Currently, around 30% of cancers have no curative treatment that can be offered at diagnosis. In most cancers, it is metastasis that kills patients whereas current therapies are largely targeted to the primary cancer. While therapies targeting abnormal proteins resulting from genetic mutations have proved successful, tumour evolution means that often response is temporary.
We are taking a different approach-targeting abnormal mitochondria rather than genetic mutations. Ag5, our first drug, targets tumour cells generating extremely high levels of reactive oxygen species (ROS), a very large group representing over 25% of all cancers including some of the most urgent unmet needs in medicine today, such as pancreatic cancer and glioblastoma multiforme. There are no curative treatments for these conditions, and very large numbers of patients.
We are developing the first-in-class of a novel therapeutic agent. Ag5 is the first of the TMC family of entirely novel small molecules which penetrate freely into tumours and across the blood brain barrier.

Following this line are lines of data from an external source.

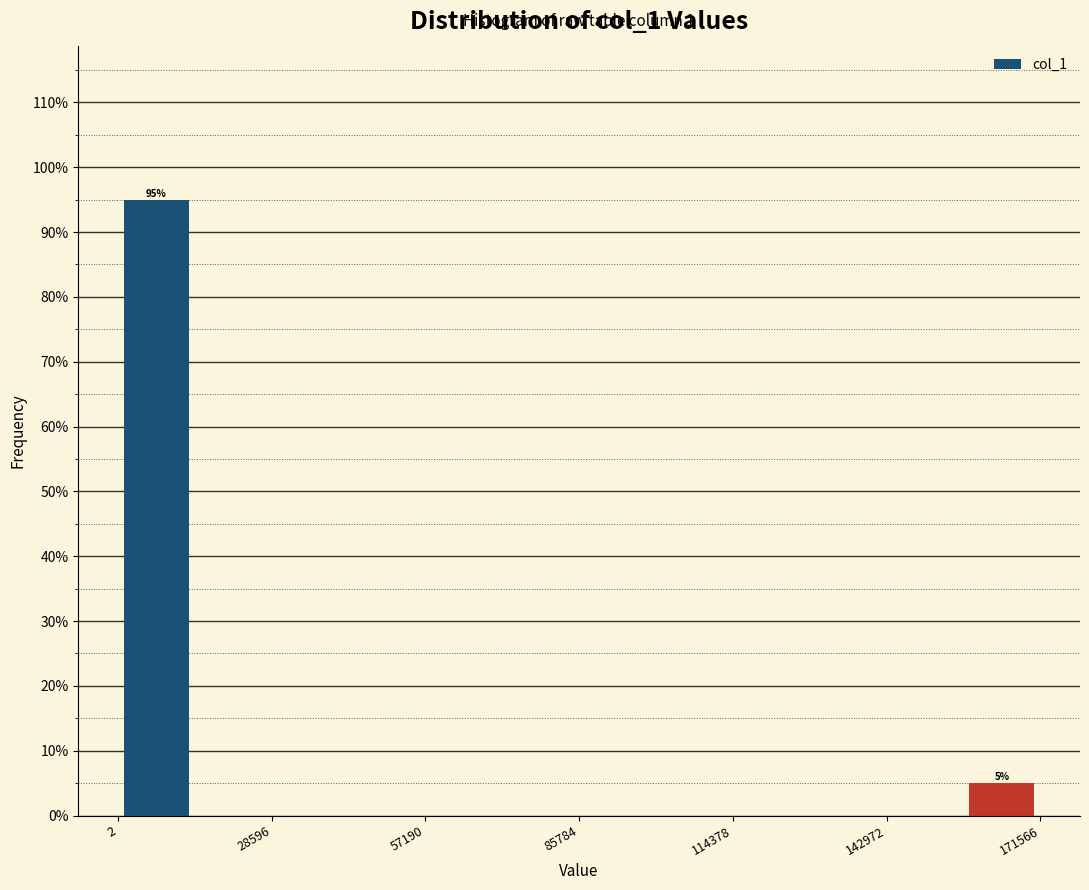

Around what value on the x-axis is the tallest bar? Give the approximate position of its centre, as read against the axis.

5000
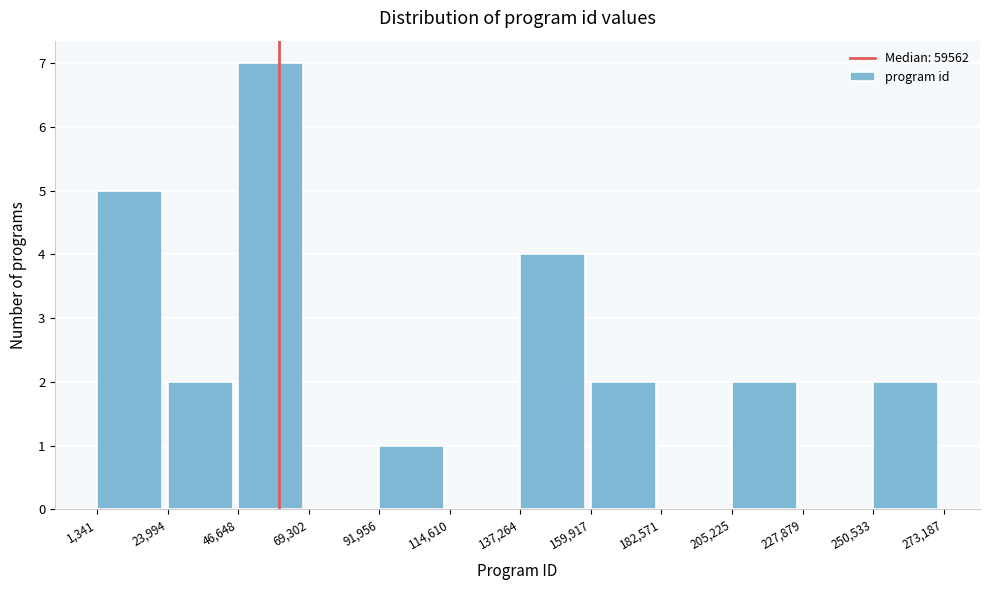

How tall is the bar that spans 250,533 to 273,187 on the x-axis? The values are not printed on the chart, so give them approximately, as read against the axis.

2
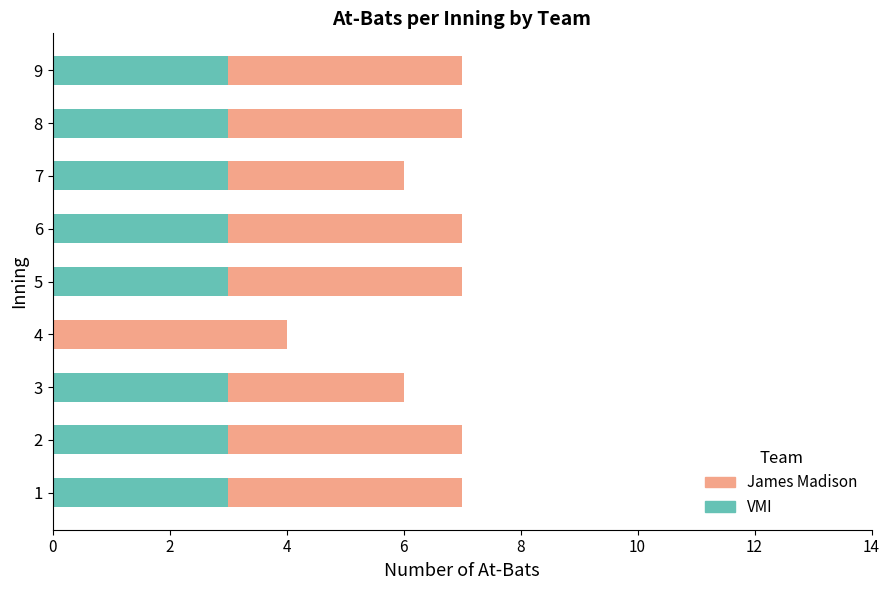

What is the sum of all VMI values?

24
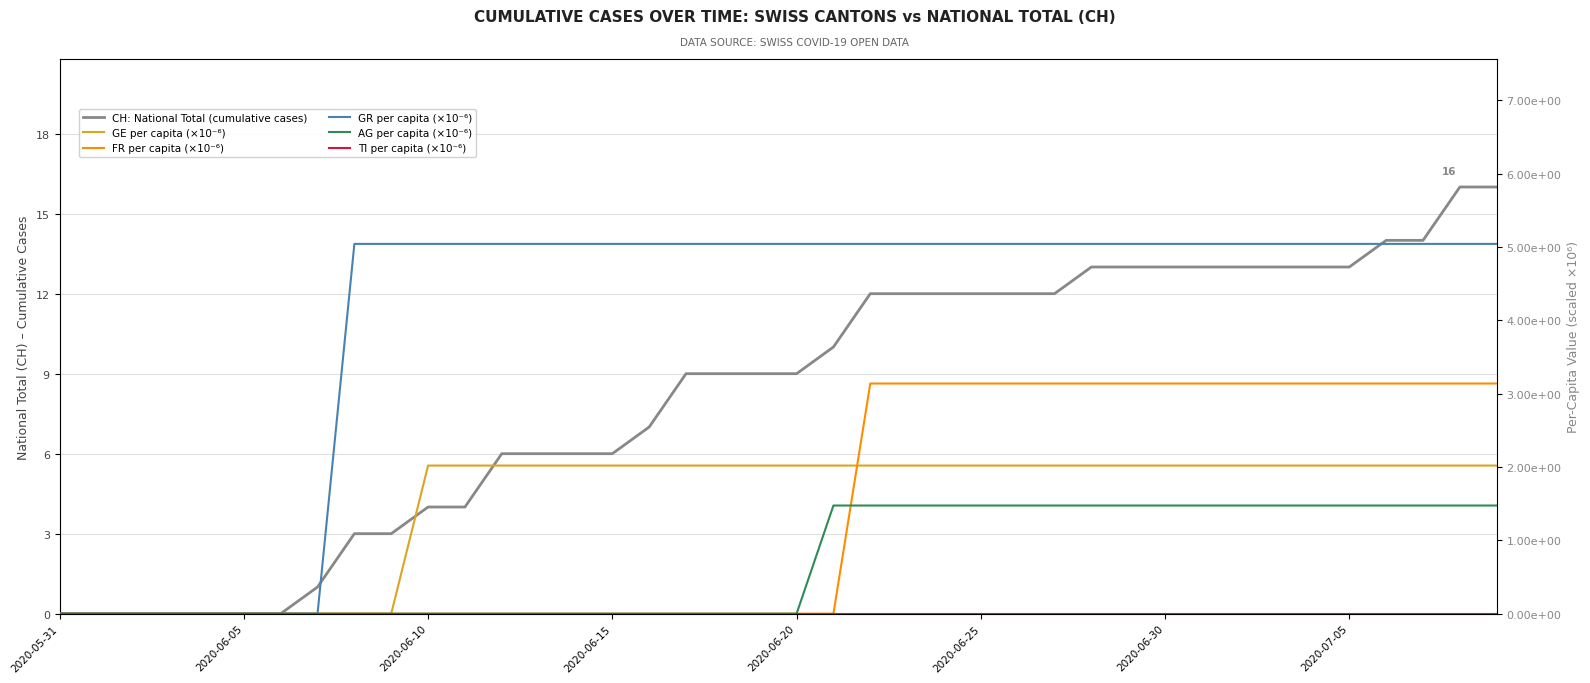

Which series has the largest range (max minus min)?

CH: National Total (cumulative cases)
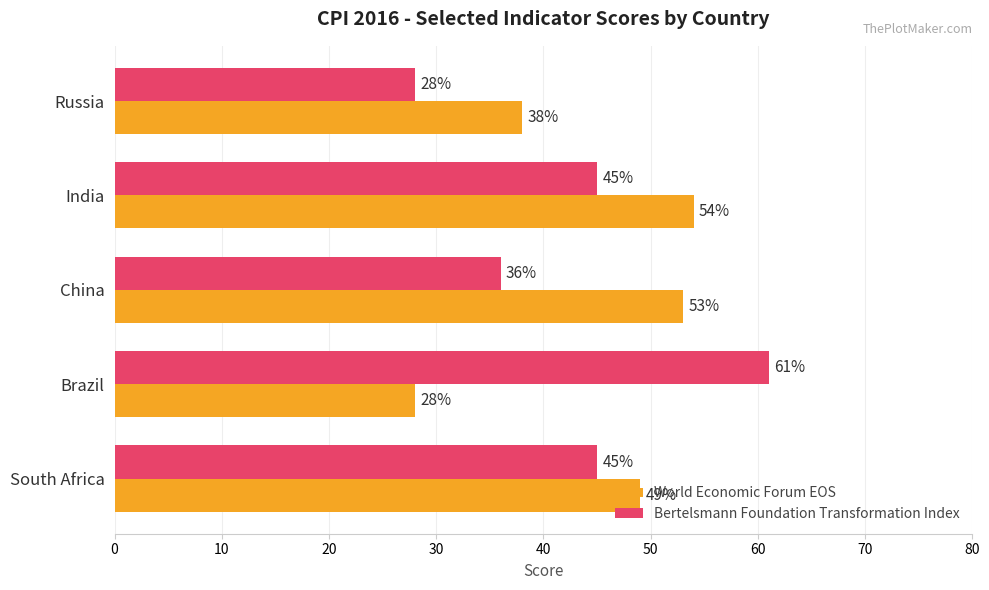

What is the minimum value for World Economic Forum EOS?

28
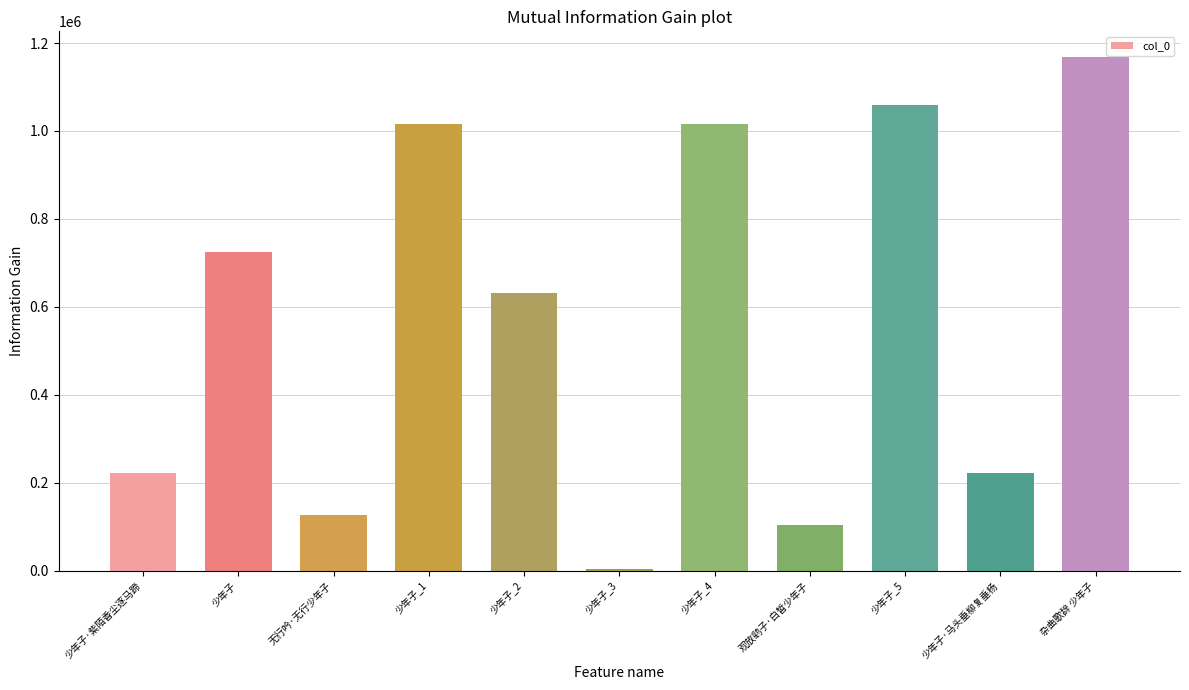

What is the change in value from 少年子·紫陌香尘逐马蹄 to 少年子·马头垂柳复垂杨?

+115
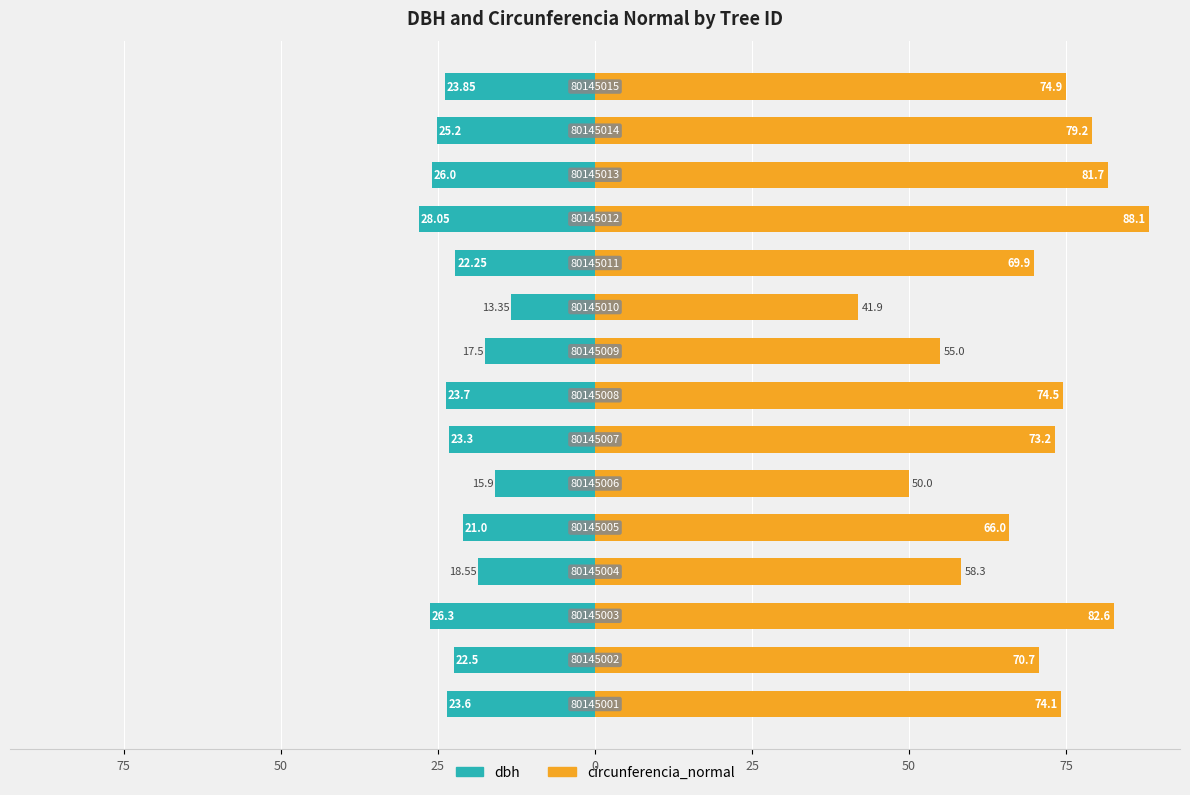

At how many categories does at least one series exceed 19?

15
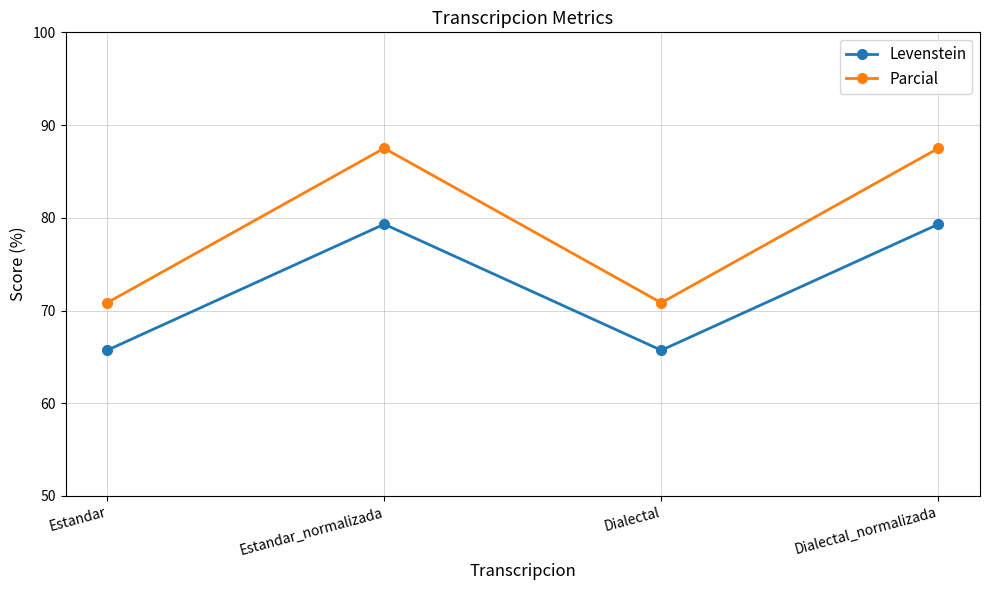

Reading left to right, what are all the values shown in this chart?

Levenstein: 65.7	79.3	65.7	79.3
Parcial: 70.8	87.5	70.8	87.5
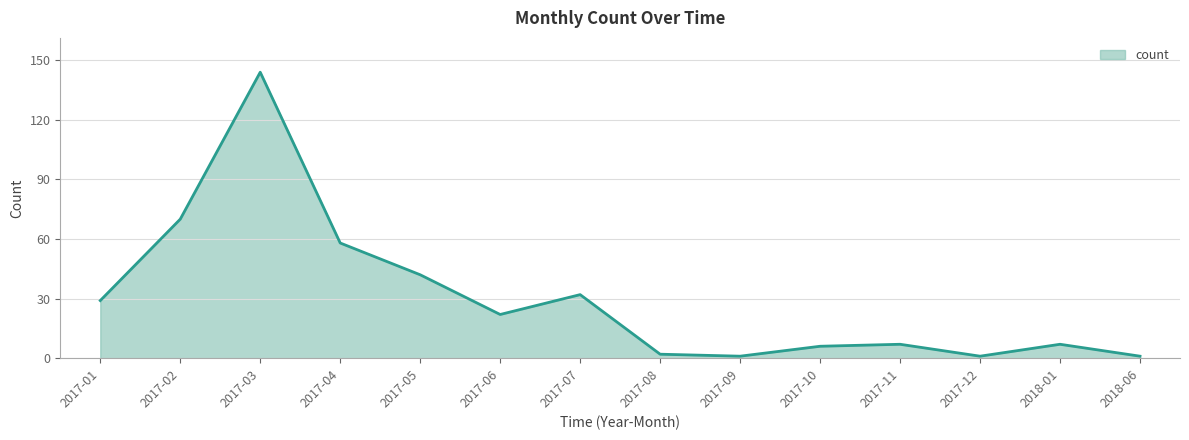

What is the change in value from 2017-03 to 2017-06?

-122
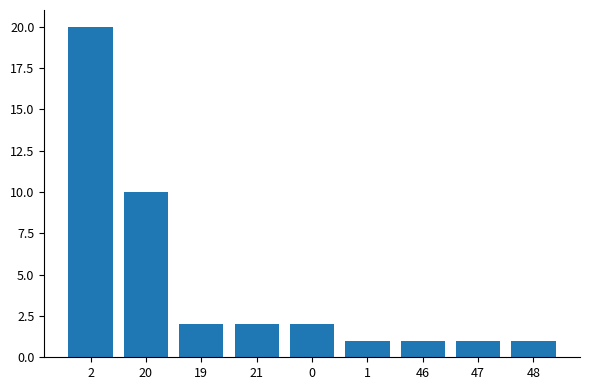

Are the bars horizontal?

No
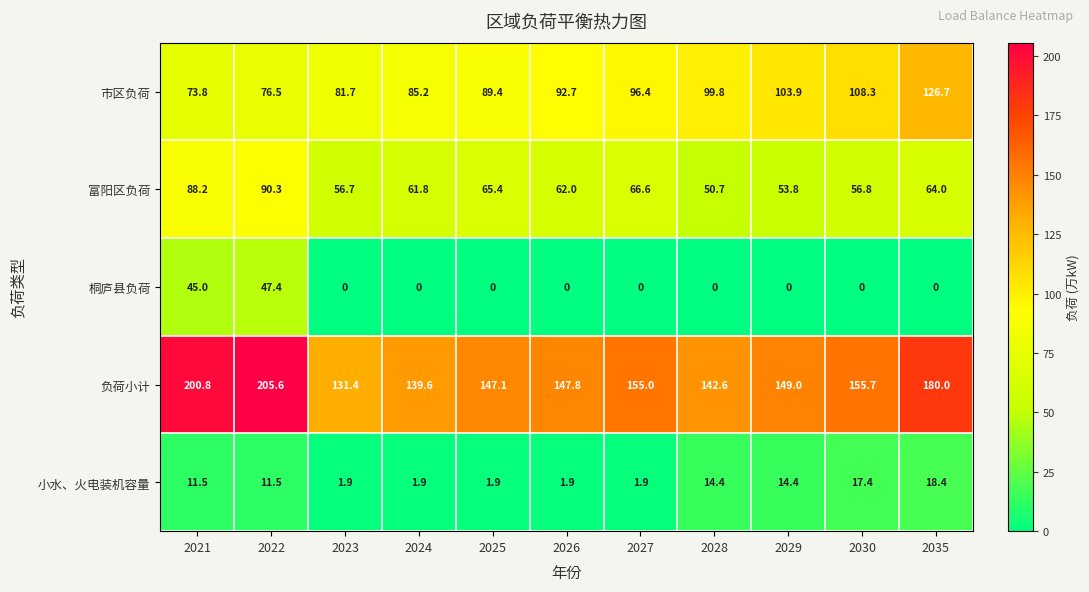

Which series changed the most between 2026 and 2027?

负荷小计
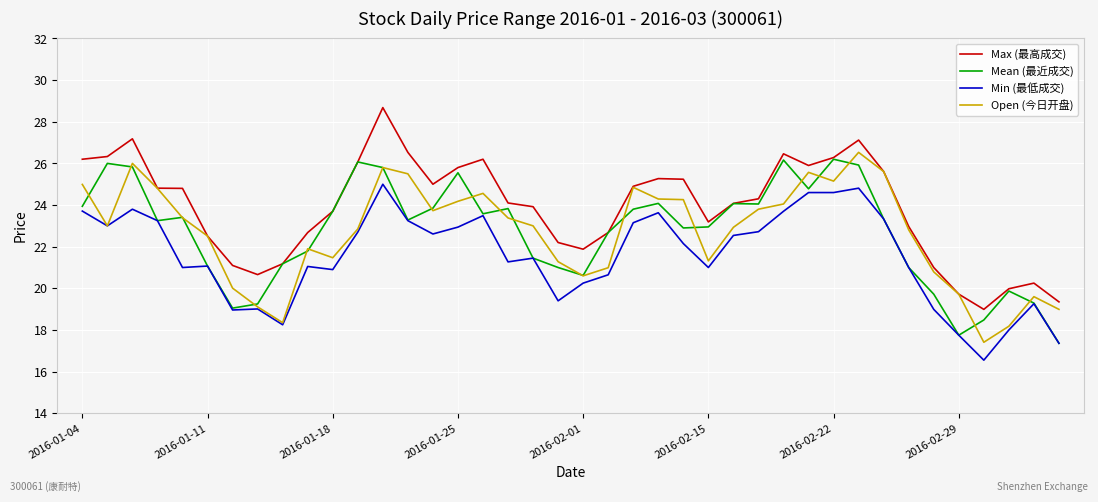

At how many categories does at least one series exceed 18?

40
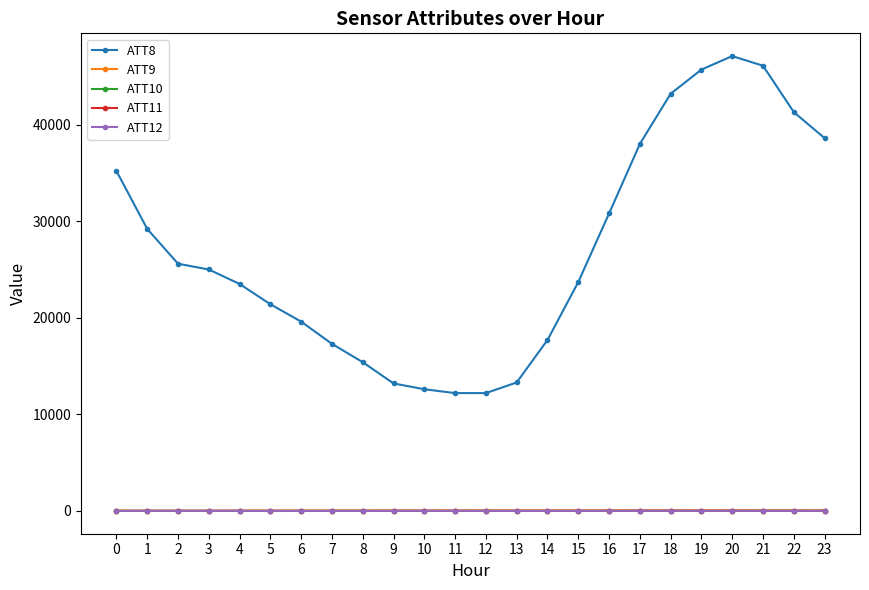

True or false: ATT11 and ATT10 cross at least once.

False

The cellular mechanism of Ag5 is novel, acting via mitochondrial synthetic lethality, demonstrating significant efficacy in mouse models of brain cancer and lung cancer (specifically KRAS mutant non-small cell lung cancer -NSCLC-) while exhibiting a low level of toxicity to the host animal. The reason for this is that Ag5 is only active in cells generating high levels of ROS in conjunction with high levels of antioxidants-a phenotype, found only in a proportion of cancers and absent in non-cancerous cells. Furthermore, our agents are extremely stable at room temperature and orally bioavailable, meaning they are practical to treat a large number of patients. Multiple peer-reviewed academic publications relating to this technology have been published (and more are pending) by our scientific team.
In the long run, our aim is to make solid tumours (such as non-small cell lung cancer, pancreatic and glioblastoma) into chronic, survivable conditions by using Ag5 to target cancer metastasis.
Furthermore, radiotherapy is a component of at least 50% of curative treatment regimens and has remained essentially unchanged technically for the last two decades. A medication which sensitises cancer cells to boost the effects of radiation while protecting vital nearby structures will very rapidly become the standard of care for multiple cancers and will transform clinical practice globally. In fact, we have demonstrated that with Ag5 – the agent is able to increase the effect of radiotherapy specifically in tumour cells allowing lower radiation doses and preventing resistance of the cancer to radiotherapy treatment.
When fully executed, Ag5 will be one of the most valuable cancer medications.
We can now manufacture Ag5 at scale and pharmaceutical purity. We are raising a bridge round to allow us to determine optimal dosing in animal models to enable a Series A round to commence clinical testing in human patients.